I put the thing in the trunk, wrapping it in an old inner tube and sticking it into a corner where it wouldn’t bounce around. The little boy was still close by. He had saved his own life as well as mine by speaking out. He had a pleased smile on his face.

“He fix yoah cah.”

“He sure did,” I said. I had to sit down. I opened the door of the Buick next to the sidewalk and sat inside, my feet on the pavement.

“Come here a minute, son,” I said.

He backpedaled cautiously. “Ma said not to.”

“Okay, then. Stay there. Did you watch this man fix my car?” He nodded.

“What did he look like? Was he as big as I am?” He nodded again.

“Bigger?” He looked uncertain.

“Came in a car?” Nod.

“Was it a big car, like this one?” Not sure.

“What color?” Blue.

“What was he wearing? Like I’ve got on, a suit?”

He studied this. “Ov’alls,” he said.

Overalls. I tried to think what else I could ask him that he might have paid attention to. License number? Ha-ha. I was too upset to think it through. I wanted to get in the car and drive it right back to Orange Bay. A sudden thought came to me.

“Did he have on a hat? A blue hat?” The head went from side to side, slowly. Well, that was crazy, anyway.

Down the street a woman yelled hoarsely, “Ronniieeee!” We both jumped. He looked around, aimed the tricycle in that direction and pedaled off.

That left me alone on the lazy noon street. A breath of air touched my hot forehead. I wondered if any of the neighbors had noticed the phony mechanic doctoring the Buick, decided it wasn’t worth asking. I got under the wheel, put the key in the ignition gingerly and winced when I turned it, forgetting to step on the gas.

“Oh, Elaine,” I said under my breath. “Elaine, Elaine, Elaine.” I drove away from there. Ten minutes later I felt the first satisfying edge of anger and my stomach had stopped jumping. I parked in front of a drugstore. I had a very vague idea and nothing else to do but track it down.

I found the number I wanted and a fresh young voice answered right away. “Stan’s Restaurant.” I asked her where Stan was. She didn’t know. He usually came in for lunch but today he must have gone home to eat. I asked where home was. “I can’t give out that information,” she said coldly. I hung up.

Just for the hell of it I looked through the phone book and there it was. Maxine, Stanley, 1901 Jacaranda. I went outside to the Buick, dug out the city map again and found Jacaranda. It was in the Lake Alena section, a block from the golf course that rimmed the west side of the lake.

In fifteen minutes I was there. It was a nice two-story house of peach-colored stucco, with a little Mexican balcony above the front entrance, and a big side porch.

There was no car parked in front and I didn’t see a drive, so I decided the garage could be reached only from the rear. I rang the doorbell.

“You want something?” a soft voice said behind me.

I turned and looked at a big Negro with elegantly graying hair and magnificent shoulders. He was wearing levis, a T shirt and a bandana around his throat.
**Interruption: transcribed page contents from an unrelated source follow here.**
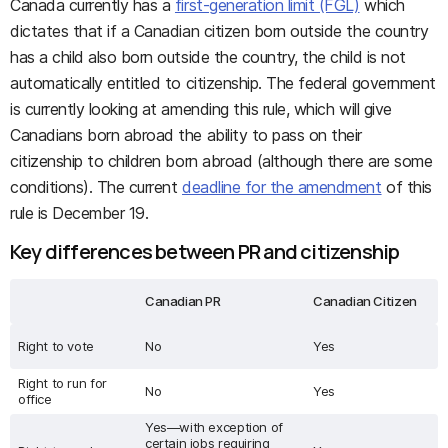
Canada currently has a
first-generation limit (FGL)
which
dictates that if a Canadian citizen born outside the country
has a child also born outside the country, the child is not
automatically entitled to citizenship. The federal government
is currently looking at amending this rule, which will give
Canadians born abroad the ability to pass on their
citizenship to children born abroad (although there are some
conditions). The current
deadline for the amendment
of this
rule is December 19.
Key differences between PR and citizenship
Canadian PR
Canadian Citizen
Right to vote
No
Yes
Right to run for
No
Yes
office
Yes—with exception of
certain jobs requiring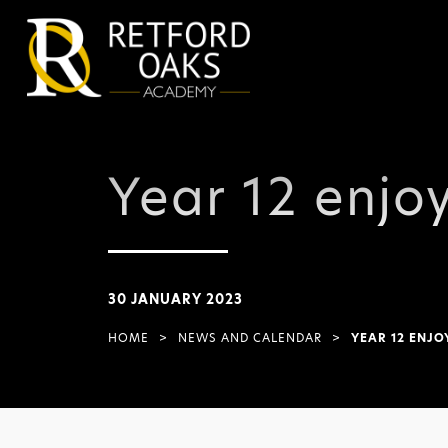
Year 12 enjoy
30 JANUARY 2023
HOME
>
NEWS AND CALENDAR
>
YEAR 12 ENJO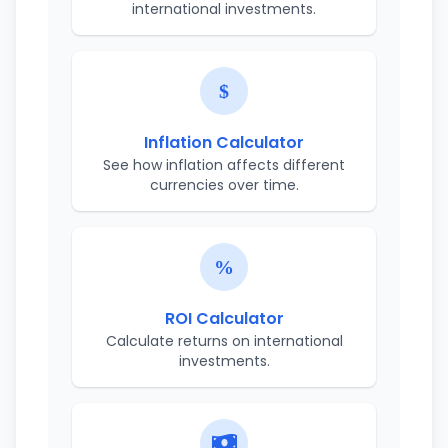
international investments.
Inflation Calculator
See how inflation affects different
currencies over time.
ROI Calculator
Calculate returns on international
investments.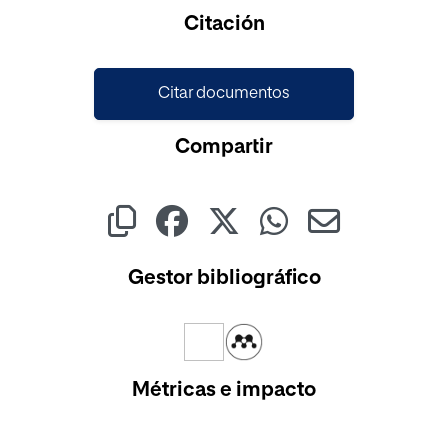
Citación
Citar documentos
Compartir
Gestor bibliográfico
Métricas e impacto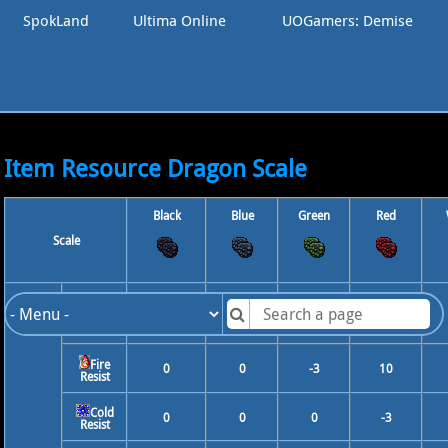
SpokLand
Ultima Online
UOGamers: Demise
Item Resource Dragon Scale
Black
Blue
Green
Red
Scale
10
0
0
0
Physical
Resist
Fire
0
0
-3
10
Resist
Cold
0
0
0
-3
Resist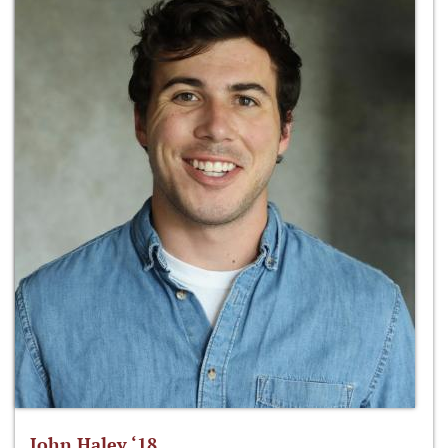
John Haley ‘18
He carried a pair of hedge clippers.

“I was looking for Stan,” I said pleasantly.

The hedge clippers went chop-chop. “He’s not here,” he said in an unfriendly tone.

“When would he be likely to get here?”

“I wouldn’t know that,” the man said. “I just work here.”

The front door opened. I looked at a girl in red toreador pants and a bare-midriff blouse. She had lots of soft dark-red hair with streaks in it like hot flame, high cheekbones, cozy blue eyes. She had a near-perfect figure and the clothing she liked made you instantly familiar with every good line of it. Her breasts were almost outsized. She stood with one hand on a stuck-out hip, the other on the doorframe.